Understanding Winter Storms : Be Winter Storm Ready

It is hard to know when winter storms will hit year-to-year.  But this year, make sure you are prepared for any that come our way.  Winter storms are seen when the temperatures drop and there may be ice, sleet, snow or freezing rain.

There are many different types of winter storms.  Sometimes, there is only a day or two of snowy powder and sometimes there is an icy mess.  During these times, it is important to listen to the radio or TV and have an idea of what to expect.  These are some of the phrases you may hear:

  • Winter Storm Outlook – This means that there is a winter storm that is expected within the next 2 to 5 days.  If you hear this, it may be a good time to make sure that you have everything you need in case the storm actually hits.
  • Winter Weather Advisory – This means that winter weather conditions are expected and may cause problems.  If there is a winter weather advisory, caution should be used and it may be unsafe to travel.
  • Winter Storm Watch – This means that winter storms are possible within the next 36 to 48 hours.  If a winter storm watch is given in your area, you should make sure that you stay up-to-date on the weather conditions.
  • Winter Storm Warning – This means that winter storms either have begun or will begin within the next 24 hours.   Make sure that you and your family take precautions.

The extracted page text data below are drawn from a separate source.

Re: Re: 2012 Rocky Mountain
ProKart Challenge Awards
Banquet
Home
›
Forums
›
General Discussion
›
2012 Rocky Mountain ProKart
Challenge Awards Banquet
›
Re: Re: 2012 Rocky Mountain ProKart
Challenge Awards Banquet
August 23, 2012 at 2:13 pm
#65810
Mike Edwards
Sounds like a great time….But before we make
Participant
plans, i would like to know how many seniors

To make sure that you are prepared for a winter storm, it is recommended that you have rock salt or a similar product ready.  This will help melt ice on driveways, sidewalks and areas around the house such as steps.  It is also recommended that you keep the gas tank closer to full.  Having a fuller tank will actually keep the gas lines from freezing in your car.

Make sure to stay safe this winter and watch out for these warnings and watches.